*FRAGMENT TEKSTU:*

______

Niemieccy i sowieccy oficerowie w czasie kurtuazyjnego spotkania w Polsce, wrzesień 1939.
Niemieccy i sowieccy oficerowie w czasie kurtuazyjnego spotkania w Polsce, wrzesień 1939. Fot. Wikimedia Commons / domena publiczna

Osiem lat temu Parlament Europejski ustanowił Europejski Dzień Pamięci Ofiar Stalinizmu i Nazizmu, obecnie obchodzony jako Dzień Pamięci Ofiar Reżimów Totalitarnych. Data - 23 sierpnia - jest dla nas, Polaków, wielce symboliczna. W wyniku spisku Hitlera i Stalina, a także milczeniu zachodnich dyplomatów, Polska po raz czwarty w swej historii została podzielona. Jakie były kulisy jej IV rozbioru?

REKLAMA
Zadziwiające, ale na Zachodzie niemiecko-sowieckie porozumienie sprzed 77 lat praktycznie nie funkcjonuje w świadomości zbiorowej, a podręczniki do historii często zwyczajnie to wydarzenie pomijają. W Rosji z pamięcią jest jeszcze gorzej - tam, zgodnie z oficjalną narracją władz, II wojna światowa zaczęła się w... 1941 roku. Nic dziwnego, wszak sam Władimir Putin swego czasu wykazał się niebywałą ignorancją, tłumacząc zawarcie paktu Ribbentrop-Mołotow, jako że, "tak się wtedy robiło politykę".

______

[Wpisy zbioru danych]
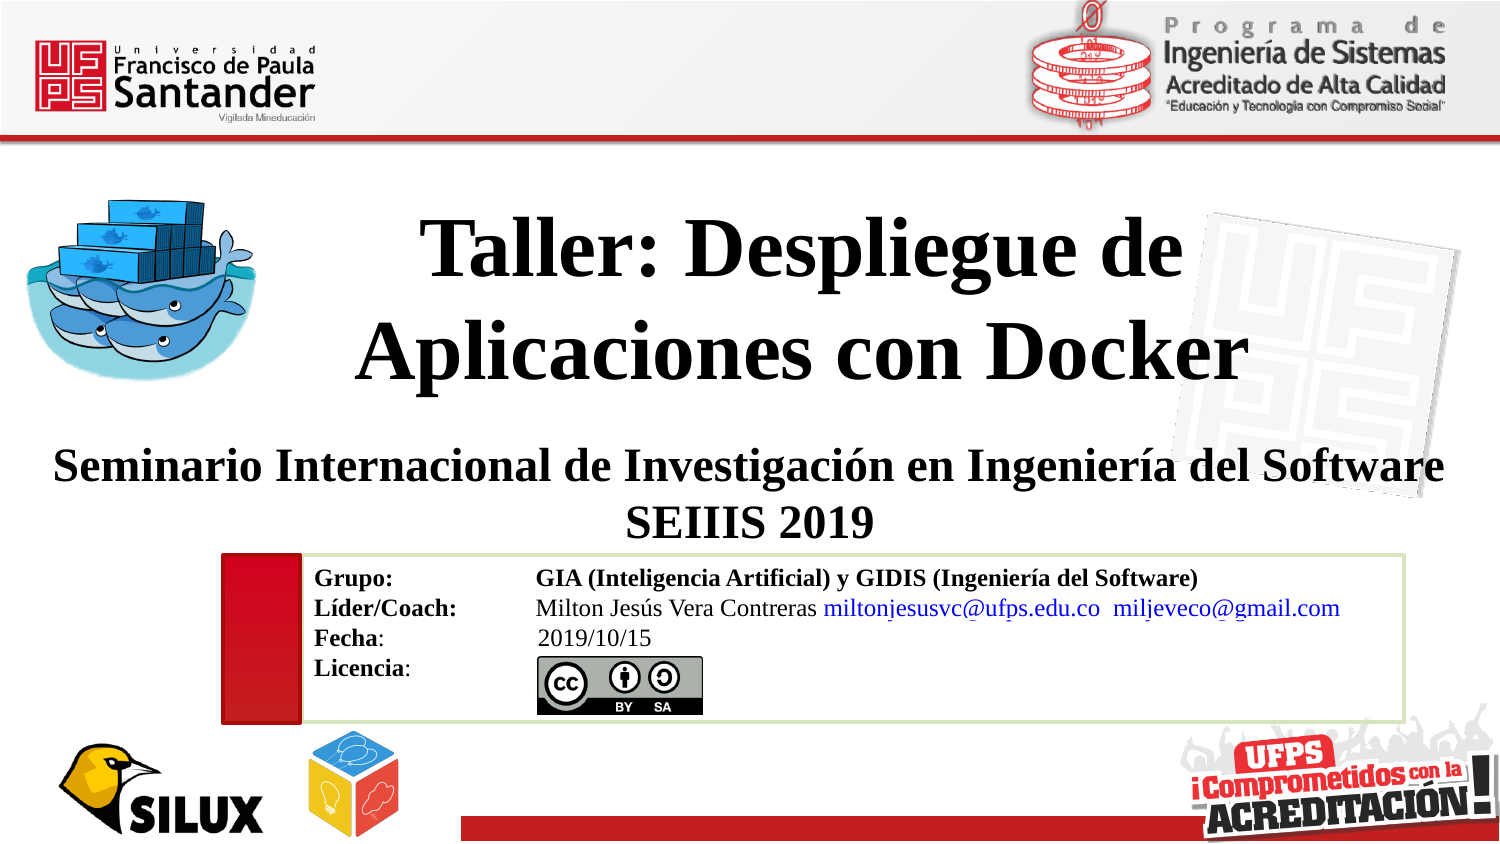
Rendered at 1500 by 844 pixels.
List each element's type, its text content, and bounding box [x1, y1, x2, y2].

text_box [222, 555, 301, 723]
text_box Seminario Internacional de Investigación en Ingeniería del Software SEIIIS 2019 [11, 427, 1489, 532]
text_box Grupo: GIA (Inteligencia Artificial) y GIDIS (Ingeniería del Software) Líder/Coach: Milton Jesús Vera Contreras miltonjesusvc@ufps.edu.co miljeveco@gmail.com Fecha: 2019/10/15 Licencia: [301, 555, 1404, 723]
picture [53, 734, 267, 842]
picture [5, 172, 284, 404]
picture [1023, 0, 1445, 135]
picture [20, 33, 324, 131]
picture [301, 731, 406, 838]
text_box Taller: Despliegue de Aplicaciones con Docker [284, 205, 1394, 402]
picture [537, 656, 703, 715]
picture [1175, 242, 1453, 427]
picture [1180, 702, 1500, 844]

______

*LISTA ZADAŃ:*
#1 Oceń, czy poniższe stwierdzenia zgadzają się z tekstem o pakcie Ribbentrop-Mołotow. Przy każdym odpowiedz „tak” lub „nie” i przytocz dosłownie rozstrzygające słowa tekstu.
(a) Parlament Europejski ustanowił dzień pamięci osiem lat temu.
(b) Tekst podaje, że Polska została podzielona po raz trzeci w swej historii.
(c) Według oficjalnej narracji władz w Rosji II wojna światowa zaczęła się w 1939 roku.
#2 Którego dnia przypada Dzień Pamięci Ofiar Reżimów Totalitarnych według tekstu o pakcie Ribbentrop-Mołotow?
#3 Podejmij tekst o pakcie Ribbentrop-Mołotow w miejscu, w którym się kończy, i napisz jego dalszy ciąg.

*OCZEKIWANE ODPOWIEDZI:*
#1
(a) Tak: „Osiem lat temu Parlament Europejski ustanowił Europejski Dzień Pamięci Ofiar Stalinizmu i Nazizmu”.
(b) Nie: „Polska po raz czwarty w swej historii została podzielona”.
(c) Nie: „zgodnie z oficjalną narracją władz, II wojna światowa zaczęła się w... 1941 roku”.

#2 23 sierpnia.

#3
Tymczasem waga 23 sierpnia 1939 roku jest dla Polski i Europy kolosalna. Nie 1 września, nie 17 tego miesiąca, czy też 5 października, a właśnie wtedy, na tydzień przed niemieckim najazdem, przypieczętowano na dobrą sprawę tragiczny los Polski. Obie strony zawarły pakt o nieagresji, do którego dołączono tajny protokół, który sankcjonował w mniemaniu przyszłych okupantów podział Rzeczpospolitej na dwie strefy wpływów.
TAJNY PROTOKÓŁ DO PAKTU RIBBENTROP-MOŁOTOW

W razie zmian terytorialnych i politycznych na obszarach należących do państwa polskiego, strefy interesów Niemiec i ZSSR będą rozgraniczone mniej więcej wzdłuż linii rzek Narwi, Wisły i Sanu. Zagadnienie, czy interesy obu stron czynią pożądanym utrzymanie odrębnego państwa polskiego i jakie mają być granice tego państwa, może być ostatecznie rozstrzygnięte dopiero w toku wydarzeń politycznych. W każdym razie oba rządy rozważą tę sprawę w drodze przyjaznego porozumienia.

logo
Podział Polski i Europy Wschodniej na podstawie paktu Ribbentrop-Mołotow. Fot. Wikimedia Commons / domena publiczna
"Były już trzy rozbiory Polski, i dobrze! Zobaczycie teraz czwarty! - mówił już 6 maja 1939 roku, niemiecki generał Karl-Heinrich Bodenschatz, powołując się na słowa Adolfa Hitlera i Joachima von Ribbentropa. Nieco ponad pół roku wcześniej zastępca ludowego komisarza sprawa zagranicznych ZSRS Władimir Potomkin oświadczył: "Polska przygotowuje swój czwarty rozbiór".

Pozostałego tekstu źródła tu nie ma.